Just recently, we came across a chart that Business Insider put together. It showed the stock price of a small publicly traded company who announced they acquired a six million dollar stake in Facebook. The next day, the stock shot up. As there was not other major news from them, the only rational explanation for the surge was their being a proxy to owning Facebook. The same was said as a reason for LinkedIn’s major opening day surge. People really wanted to own Facebook, but a business social network was the next best thing. The fevered interest in private companies is no different. While we don’t have the empirical evidence in front of us, were we to look at angel and Series A rounds over the past three years, it would almost certainly show pre-money valuations at a high and time to fund at its lows. In other words, companies are getting money quicker than during anytime over the past several years while not having to give up as much for it.
This exuberance and competition to own / fund tech companies differs drastically from the broader economic climate. A new poll conducted by CBS and the New York Times finds that 39% of Americans believe the US economy has entered permanent decline, but arguably more important, 63% believe the country is headed in the wrong direction. People are still out of work in almost record amounts. Data collected by The Misery Index, which aggregates Department of Labor Statistics, shows that the unemployment rate has reached and continues to remain at a level not seen since 1982 and 1983 when unemployment reached 9.7 percent. And, if the 1980’s are any guide, we could be looking at three more years of elevated unemployment where the rates hover at a better but uninspiring 7%+. What separates these past several years from any other in the last 60 years is the dramatic jump in unemployment that happened during the heart of the financial crisis, namely from 2008 to 2009.
Consumers and businesses are still spending. Just look at Apple’s record sales year after year. While they have corporate clients, unlike Microsoft, it’s the average consumer who drives their revenues. Other companies too have done quite well over the past year and a half including Google who, like Apple, has quite substantial cash reserves. Google at least has shown a willingness to spend some of its money, from its failed bid to purchase Groupon to its most recent acquisition of Admeld for $400 million. Another company doing phenomenally well from consumer spending is social game developer Zynga, who will soon join the list of internet companies going public raising a mind-blowing $2 billion. Their growth is in no small thanks to Facebook who doesn’t earn all that much more than Zynga but whose current valuation hovers north of $75 billion.
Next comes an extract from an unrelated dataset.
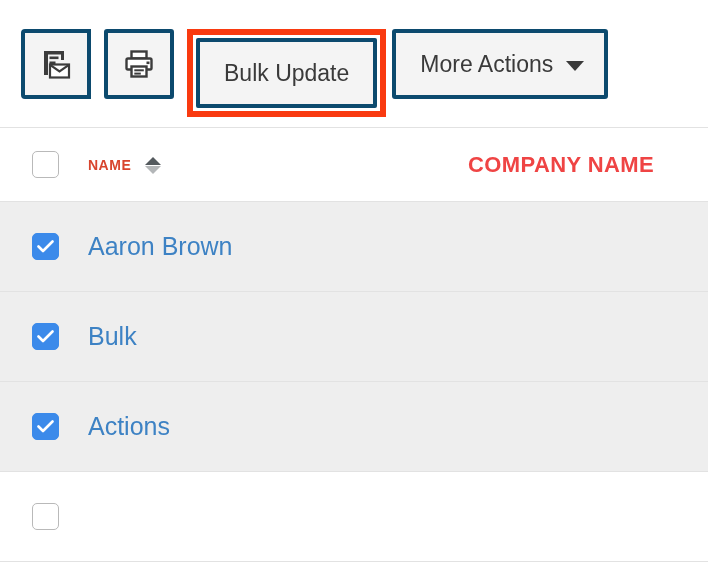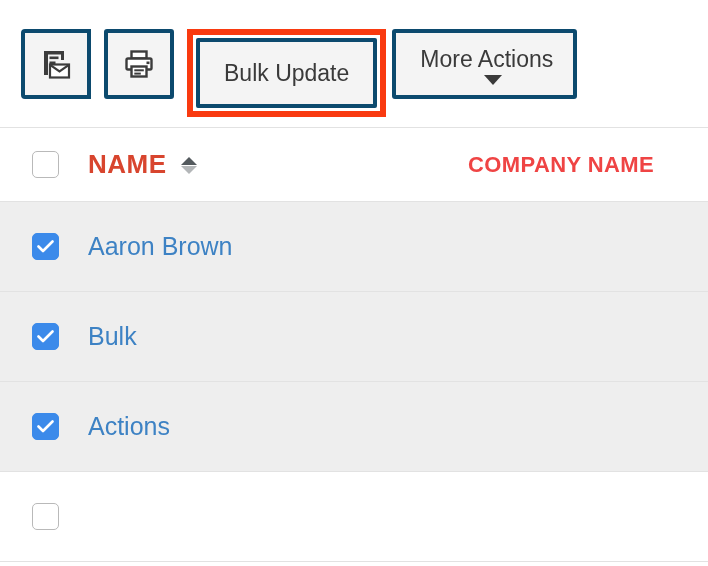"More Actions" .tb-btn.more-btn { flex-direction: column -> none }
Whether we are actually in a bubble, despite being in a repressed economic environment, is up for debate and depends on the definition being used. We just go by feel and our unofficial sentiment polling that comes from day to day interactions. Things feel tepid. All of this consumer spending just seems so fragile given the general lack of jobs and prospects for economic growth / expansion. Part of the world is seemingly on fire but somewhere that should correlate with the larger part of the world that continues to grow uneasy with what the future holds. If the latter finally reigns in the former, then we should see a pull back. It won’t be a total collapse like the dot com crash. But it seems only natural that a world in which those who “graduate” from a certain startup incubator automatically qualify for $150,000 in funding from the fund of a Russian billionaire is not sustainable.
In the past, the bursting of the internet bubble has bode well for performance-based marketers. The original dot com collapse saw the rise of companies like LowerMyBills while this recession helped fuel the boom in for-proift education. Both benefited from weak inventory pricing and a growing audience of eligible consumers. The same, though, cannot be said for today. There isn’t a clear winner from a vertical / channel perspective ifthe underlying malaise was to become the predominant feeling. Brand spending is also different than before. Their dollars are on a mandate to figure out social. They have completely changed the way they engage with the web. It means pushing consumers towards Facebook and the follow / share culture. This is not something that seems in danger of going away over night the way that paid clicks on lotto sites did.
To us, it feels like many aspects of the tech world are either unsustainable (valuations for example) and/or overpriced. Speed and pricing should come under some pressure. Consumers are stressed and still under tremendous pressure. Their actions haven’t really hurt the tech community though as they still buy Apple products and shell out money for Facebook credits. That too should slow. Brands are also spending, but they are still early in their spending. Brands, though, tend to be a lagging indicator and don’t pull back as quickly as others. Outside of Facebook, many of the growth stories are those finding new ways to unlock consumer spending, be it through savings like Groupon or through gaming like Zynga and Rovio.
Taken together what does it all mean? We think there are too many startups and there is too little ultimate money. We should see many close and employment consolidation with them going to Google, Facebook, Zynga, etc. but without these, companies have to acqui-hire them. These companies will grow but more slowly than today. Consumers will come around while the investment dollars lag (having rushed hard to fund today). And, it’s during this period where performance marketers will once again shine, just not immediately.